I don’t dream anymore, I am grounded in the reality. I grapple with the facts as they are. Perhaps there are too many visionaries and dreamers and no one is there to deal with the reality of life in Papua New Guinea.
Even the vast majority of people who are trapped like me do not wish to deal with reality. That is why fast money schemes continue to thrive and voters are gullible about politician’s promises.
Bill Clinton is famous for saying that his number one campaign issue was the economy. In developed countries growth and employment are at the heart of government policies. If we are to become a fairer, wiser, healthier, happier society by 2050 we need to remove impediments to income earning opportunities for all Papua New Guineans.

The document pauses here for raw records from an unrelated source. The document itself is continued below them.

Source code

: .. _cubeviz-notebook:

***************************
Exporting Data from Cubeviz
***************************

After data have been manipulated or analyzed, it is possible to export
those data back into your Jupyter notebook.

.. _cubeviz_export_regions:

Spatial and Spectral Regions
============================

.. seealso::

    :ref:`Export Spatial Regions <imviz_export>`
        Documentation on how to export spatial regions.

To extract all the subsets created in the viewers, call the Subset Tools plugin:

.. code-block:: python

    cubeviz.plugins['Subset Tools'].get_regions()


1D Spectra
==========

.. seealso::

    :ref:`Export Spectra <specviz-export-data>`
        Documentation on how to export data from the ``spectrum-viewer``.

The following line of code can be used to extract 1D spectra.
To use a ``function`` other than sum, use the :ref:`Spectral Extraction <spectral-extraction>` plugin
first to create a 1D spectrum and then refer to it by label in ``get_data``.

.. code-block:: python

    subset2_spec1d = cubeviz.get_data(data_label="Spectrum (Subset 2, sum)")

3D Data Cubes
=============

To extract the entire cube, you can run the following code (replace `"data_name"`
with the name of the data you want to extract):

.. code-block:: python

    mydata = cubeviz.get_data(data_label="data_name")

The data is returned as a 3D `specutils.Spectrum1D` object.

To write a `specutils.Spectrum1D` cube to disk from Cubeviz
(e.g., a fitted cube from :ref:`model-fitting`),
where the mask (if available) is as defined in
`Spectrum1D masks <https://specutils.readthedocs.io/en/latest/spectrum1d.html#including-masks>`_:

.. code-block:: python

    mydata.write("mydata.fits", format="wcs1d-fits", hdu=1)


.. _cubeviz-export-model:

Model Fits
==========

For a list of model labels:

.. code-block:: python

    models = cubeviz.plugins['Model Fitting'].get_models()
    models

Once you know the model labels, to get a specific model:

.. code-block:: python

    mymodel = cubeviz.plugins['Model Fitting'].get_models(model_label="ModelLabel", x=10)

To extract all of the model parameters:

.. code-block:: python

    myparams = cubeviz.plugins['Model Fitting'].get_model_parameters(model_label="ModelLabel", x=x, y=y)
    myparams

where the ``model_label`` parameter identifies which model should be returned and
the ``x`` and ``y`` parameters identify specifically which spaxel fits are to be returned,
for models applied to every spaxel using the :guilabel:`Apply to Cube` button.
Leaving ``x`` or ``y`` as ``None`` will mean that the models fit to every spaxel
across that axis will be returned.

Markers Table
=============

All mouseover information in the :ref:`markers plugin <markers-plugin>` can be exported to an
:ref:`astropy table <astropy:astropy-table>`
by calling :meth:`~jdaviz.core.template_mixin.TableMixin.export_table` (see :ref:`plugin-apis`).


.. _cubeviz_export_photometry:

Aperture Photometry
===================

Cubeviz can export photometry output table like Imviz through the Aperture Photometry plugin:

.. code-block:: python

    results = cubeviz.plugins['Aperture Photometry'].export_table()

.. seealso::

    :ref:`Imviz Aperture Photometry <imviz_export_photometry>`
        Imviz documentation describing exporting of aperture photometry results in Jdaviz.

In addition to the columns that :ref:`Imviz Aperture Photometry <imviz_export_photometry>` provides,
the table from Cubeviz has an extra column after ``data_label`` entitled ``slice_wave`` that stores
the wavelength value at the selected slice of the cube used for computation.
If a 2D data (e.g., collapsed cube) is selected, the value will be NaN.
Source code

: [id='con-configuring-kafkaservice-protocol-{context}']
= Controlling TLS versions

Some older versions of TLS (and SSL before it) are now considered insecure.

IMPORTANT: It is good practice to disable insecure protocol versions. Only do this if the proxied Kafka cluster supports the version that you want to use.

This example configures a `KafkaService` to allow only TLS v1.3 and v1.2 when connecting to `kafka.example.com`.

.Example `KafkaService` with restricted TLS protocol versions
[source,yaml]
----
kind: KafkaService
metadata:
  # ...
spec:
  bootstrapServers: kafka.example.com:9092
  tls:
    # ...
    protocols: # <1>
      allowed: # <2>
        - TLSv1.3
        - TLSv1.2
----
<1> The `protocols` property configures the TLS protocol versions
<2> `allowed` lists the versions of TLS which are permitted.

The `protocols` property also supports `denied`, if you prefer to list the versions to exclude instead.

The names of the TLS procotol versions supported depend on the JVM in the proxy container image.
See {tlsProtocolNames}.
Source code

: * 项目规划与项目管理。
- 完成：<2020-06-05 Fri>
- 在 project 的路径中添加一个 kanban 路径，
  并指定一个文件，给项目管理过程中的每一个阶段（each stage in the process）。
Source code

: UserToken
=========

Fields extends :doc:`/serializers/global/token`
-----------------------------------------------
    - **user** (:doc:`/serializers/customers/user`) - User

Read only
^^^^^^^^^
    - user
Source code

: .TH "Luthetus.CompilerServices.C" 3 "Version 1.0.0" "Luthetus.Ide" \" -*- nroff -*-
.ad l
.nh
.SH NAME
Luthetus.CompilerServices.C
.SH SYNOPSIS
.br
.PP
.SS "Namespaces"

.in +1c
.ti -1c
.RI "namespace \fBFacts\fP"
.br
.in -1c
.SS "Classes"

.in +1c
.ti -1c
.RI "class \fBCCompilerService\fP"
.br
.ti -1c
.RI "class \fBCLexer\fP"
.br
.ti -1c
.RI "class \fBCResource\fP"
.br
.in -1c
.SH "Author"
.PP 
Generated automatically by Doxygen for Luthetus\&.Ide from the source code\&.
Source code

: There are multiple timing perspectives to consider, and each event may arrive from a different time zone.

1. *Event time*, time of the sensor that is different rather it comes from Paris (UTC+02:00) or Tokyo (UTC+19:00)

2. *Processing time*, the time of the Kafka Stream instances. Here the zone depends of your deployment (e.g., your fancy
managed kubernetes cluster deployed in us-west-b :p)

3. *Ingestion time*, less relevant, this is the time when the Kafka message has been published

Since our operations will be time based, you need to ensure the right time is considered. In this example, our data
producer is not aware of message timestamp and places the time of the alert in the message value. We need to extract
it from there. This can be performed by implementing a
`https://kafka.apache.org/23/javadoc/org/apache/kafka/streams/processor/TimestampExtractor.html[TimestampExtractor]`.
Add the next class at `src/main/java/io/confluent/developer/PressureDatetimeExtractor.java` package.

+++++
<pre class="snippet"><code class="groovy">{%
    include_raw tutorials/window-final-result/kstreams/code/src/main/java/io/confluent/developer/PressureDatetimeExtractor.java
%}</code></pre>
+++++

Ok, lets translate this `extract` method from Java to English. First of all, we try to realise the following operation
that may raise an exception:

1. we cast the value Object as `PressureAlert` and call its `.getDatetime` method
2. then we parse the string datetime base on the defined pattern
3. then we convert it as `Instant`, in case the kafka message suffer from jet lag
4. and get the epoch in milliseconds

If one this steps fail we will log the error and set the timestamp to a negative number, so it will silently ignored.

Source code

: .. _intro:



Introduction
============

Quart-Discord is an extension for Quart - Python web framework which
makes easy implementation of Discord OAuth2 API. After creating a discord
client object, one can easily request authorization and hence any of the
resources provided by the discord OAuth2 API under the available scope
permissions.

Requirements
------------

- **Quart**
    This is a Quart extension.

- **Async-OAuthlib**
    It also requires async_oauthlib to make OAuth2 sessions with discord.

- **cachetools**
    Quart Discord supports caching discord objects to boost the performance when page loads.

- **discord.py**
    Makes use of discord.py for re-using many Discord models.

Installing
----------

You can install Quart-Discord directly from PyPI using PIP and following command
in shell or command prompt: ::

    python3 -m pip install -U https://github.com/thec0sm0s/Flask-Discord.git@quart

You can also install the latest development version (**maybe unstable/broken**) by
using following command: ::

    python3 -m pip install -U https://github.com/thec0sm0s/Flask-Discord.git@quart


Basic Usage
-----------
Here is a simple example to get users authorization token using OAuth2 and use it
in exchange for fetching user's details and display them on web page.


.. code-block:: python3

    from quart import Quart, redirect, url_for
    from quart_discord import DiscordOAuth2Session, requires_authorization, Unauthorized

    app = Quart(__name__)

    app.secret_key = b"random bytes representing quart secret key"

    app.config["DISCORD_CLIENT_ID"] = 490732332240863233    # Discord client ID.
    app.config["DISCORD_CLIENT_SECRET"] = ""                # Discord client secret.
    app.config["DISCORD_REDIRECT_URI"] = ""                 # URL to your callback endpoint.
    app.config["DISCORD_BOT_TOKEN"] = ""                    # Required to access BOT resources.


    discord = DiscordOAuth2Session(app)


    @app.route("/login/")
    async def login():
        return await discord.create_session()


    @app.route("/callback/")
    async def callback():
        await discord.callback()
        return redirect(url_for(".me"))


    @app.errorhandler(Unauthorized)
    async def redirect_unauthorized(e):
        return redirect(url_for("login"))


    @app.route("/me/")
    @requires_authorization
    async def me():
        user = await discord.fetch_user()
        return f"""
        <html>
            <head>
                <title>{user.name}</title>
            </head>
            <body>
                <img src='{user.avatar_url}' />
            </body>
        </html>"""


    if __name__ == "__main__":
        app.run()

By addressing the bottlenecks that prevent everyone from meaningful participation in income earning opportunities we will also address issues such as law and order, food security, HIV/AIDS, and all the other social problems.
I have deliberately said nothing about what the government should do. All I can say in reference to the government is that it must implement all that it has been planning to do.
There are so many well-meaning plans that are gathering dust on the shelves of state agencies. This nation is being governed on an ad hoc basis with decisions being made solely for perpetuating the survival of the ruling class instead of addressing fundamental issues that affect the nation.
I must conclude by thanking Dame Carol Kidu for the Informal Sector Act that protects me at my roadside buai market.
This is a classic example of giving people the opportunity to be self-sufficient or in my case relatively autonomous.